The hospital is run as a Public-Private Partnership (PPP), a lauded as a partnership to transform health care in Lesotho by the World bank’s International Finance Corporation that advised Lesotho’s government on its partnership with the Ts’epong consortium, led by South African health care investment holding company NETCARE.

But all has not been well as the consortium has in its few years in operation been seen as the largest Lesotho health care budget guzzler taking more than 500 million yearly in the country with exorbitant fees charged on government whenever a 20 000 patients’ quota is exceeded.

A copy of a dismissal letter seen by KDNews reads that on February 24th, the labour court interdicted the ongoing strike with immediate effect, however, nurses still participated in an unlawful strike despite an interim court order obtained by the hospital.

The dismissal letter further reads that on February 26, the hospital’s management issued a final ultimatum which instructed all nursing staff to return to work “effective immediately” however nurses still opted to continue with their “unlawful strike and failed to respond to the ultimatum”.

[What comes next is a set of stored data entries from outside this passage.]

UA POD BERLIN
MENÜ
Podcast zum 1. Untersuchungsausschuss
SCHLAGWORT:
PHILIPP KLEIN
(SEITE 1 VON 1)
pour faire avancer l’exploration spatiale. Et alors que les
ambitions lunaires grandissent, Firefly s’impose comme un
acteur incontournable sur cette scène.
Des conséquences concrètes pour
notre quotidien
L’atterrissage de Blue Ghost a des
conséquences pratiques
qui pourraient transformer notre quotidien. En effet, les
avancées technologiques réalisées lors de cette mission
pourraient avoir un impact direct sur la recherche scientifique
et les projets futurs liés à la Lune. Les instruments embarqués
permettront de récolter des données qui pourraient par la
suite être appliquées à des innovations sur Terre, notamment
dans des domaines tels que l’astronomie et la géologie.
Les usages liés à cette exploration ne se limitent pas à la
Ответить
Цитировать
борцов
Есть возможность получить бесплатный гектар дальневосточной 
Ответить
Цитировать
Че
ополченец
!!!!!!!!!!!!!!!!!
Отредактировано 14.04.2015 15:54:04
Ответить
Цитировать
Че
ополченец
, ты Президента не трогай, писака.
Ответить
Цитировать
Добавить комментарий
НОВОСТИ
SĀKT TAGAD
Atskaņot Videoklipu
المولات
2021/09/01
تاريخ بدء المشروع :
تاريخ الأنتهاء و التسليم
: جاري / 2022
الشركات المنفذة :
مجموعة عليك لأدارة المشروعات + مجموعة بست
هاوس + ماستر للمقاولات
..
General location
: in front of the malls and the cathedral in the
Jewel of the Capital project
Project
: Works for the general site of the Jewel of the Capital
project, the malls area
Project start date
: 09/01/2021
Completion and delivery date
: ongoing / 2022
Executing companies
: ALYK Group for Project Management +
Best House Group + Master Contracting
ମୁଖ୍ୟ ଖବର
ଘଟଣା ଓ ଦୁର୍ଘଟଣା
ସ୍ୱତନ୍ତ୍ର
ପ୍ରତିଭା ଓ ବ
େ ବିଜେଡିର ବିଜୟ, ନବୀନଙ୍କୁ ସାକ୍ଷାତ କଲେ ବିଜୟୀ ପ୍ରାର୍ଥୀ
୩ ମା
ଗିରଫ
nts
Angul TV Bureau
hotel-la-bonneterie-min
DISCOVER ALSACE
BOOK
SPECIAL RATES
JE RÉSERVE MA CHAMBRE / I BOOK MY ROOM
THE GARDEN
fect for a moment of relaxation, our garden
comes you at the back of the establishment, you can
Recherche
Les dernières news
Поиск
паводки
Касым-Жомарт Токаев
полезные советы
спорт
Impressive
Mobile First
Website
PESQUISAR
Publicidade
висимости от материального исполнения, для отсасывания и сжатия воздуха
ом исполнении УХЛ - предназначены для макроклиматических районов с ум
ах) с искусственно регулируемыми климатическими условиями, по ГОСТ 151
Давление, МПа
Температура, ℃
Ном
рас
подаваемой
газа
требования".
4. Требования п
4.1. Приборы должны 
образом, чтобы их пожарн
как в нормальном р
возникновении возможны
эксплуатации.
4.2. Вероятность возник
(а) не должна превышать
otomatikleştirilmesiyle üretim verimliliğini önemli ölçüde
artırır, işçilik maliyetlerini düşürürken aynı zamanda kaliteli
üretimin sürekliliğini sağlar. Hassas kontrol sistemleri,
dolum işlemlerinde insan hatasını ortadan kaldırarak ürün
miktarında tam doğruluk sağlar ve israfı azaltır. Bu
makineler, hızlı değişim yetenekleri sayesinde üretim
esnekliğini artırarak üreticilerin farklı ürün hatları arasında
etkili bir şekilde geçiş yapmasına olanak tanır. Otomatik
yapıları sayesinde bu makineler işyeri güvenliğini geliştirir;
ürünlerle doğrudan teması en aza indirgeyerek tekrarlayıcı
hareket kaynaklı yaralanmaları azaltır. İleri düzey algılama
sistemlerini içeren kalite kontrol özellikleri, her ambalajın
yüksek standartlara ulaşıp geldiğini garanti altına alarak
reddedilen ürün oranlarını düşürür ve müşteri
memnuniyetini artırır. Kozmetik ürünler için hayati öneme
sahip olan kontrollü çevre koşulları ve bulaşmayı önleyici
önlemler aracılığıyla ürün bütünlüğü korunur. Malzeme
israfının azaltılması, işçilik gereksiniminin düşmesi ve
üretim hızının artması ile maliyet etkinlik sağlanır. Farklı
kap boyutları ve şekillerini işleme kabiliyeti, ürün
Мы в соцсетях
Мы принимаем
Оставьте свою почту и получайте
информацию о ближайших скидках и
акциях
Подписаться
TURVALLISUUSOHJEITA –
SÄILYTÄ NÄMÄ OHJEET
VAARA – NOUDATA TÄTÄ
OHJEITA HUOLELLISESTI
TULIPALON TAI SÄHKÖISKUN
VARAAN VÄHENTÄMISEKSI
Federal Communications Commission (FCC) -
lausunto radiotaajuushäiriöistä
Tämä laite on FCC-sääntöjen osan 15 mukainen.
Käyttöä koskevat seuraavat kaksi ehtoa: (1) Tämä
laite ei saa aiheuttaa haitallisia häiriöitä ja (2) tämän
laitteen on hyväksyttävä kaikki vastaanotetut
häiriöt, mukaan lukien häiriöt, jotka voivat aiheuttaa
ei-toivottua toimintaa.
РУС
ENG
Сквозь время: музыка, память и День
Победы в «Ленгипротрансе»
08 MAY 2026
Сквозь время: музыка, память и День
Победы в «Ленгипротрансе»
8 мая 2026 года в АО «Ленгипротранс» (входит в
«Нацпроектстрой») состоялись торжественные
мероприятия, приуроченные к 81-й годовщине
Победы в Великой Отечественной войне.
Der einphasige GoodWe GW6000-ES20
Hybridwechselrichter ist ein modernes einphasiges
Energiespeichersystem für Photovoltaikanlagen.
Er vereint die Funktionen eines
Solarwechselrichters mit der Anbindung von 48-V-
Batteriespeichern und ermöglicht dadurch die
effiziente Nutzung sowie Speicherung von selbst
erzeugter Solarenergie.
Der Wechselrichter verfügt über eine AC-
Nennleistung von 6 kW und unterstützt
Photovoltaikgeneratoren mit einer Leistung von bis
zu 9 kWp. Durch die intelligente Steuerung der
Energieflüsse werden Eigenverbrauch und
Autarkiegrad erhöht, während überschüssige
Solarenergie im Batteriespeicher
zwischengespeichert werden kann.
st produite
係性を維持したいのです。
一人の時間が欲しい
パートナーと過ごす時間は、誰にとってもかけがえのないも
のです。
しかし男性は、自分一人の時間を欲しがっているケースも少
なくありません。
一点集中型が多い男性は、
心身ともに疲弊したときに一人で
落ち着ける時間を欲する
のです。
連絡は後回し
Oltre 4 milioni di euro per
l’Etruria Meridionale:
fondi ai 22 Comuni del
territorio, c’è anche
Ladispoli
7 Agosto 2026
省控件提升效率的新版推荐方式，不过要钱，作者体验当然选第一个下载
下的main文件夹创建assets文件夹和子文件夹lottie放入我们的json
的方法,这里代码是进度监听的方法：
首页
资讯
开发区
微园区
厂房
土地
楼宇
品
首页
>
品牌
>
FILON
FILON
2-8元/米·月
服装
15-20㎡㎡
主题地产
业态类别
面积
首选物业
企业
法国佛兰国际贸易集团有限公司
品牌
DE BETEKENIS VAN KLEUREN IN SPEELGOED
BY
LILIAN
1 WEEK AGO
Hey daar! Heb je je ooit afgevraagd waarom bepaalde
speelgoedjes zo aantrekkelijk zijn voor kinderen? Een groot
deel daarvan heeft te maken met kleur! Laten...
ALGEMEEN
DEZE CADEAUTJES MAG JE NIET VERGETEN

The dismissal letter also reads that the hospital’s management consistently stressed to all nursing staff that Ts’epong views this conduct as a very serious offence given the continuing disruptions to patients care and the operations of the hospital and the filter clinics.

The hospital’s management said the nurse’s actions have displayed intentions to discontinue rendering services to the hospital and as a result of the participation in the unlawful strike action, the management believes the trust relationship has been broken down beyond redemption.

“After careful consideration, the management of Ts’epong has thus decided to terminate your employment with immediate effect for participation in an unlawful strike,” said the hospital’s management.

Mothepane Thahane the hospital’s public relations officer confirmed to KDnews that the hospital’s management has decided to terminate the employment of nurses due to their participation in the unlawful strike.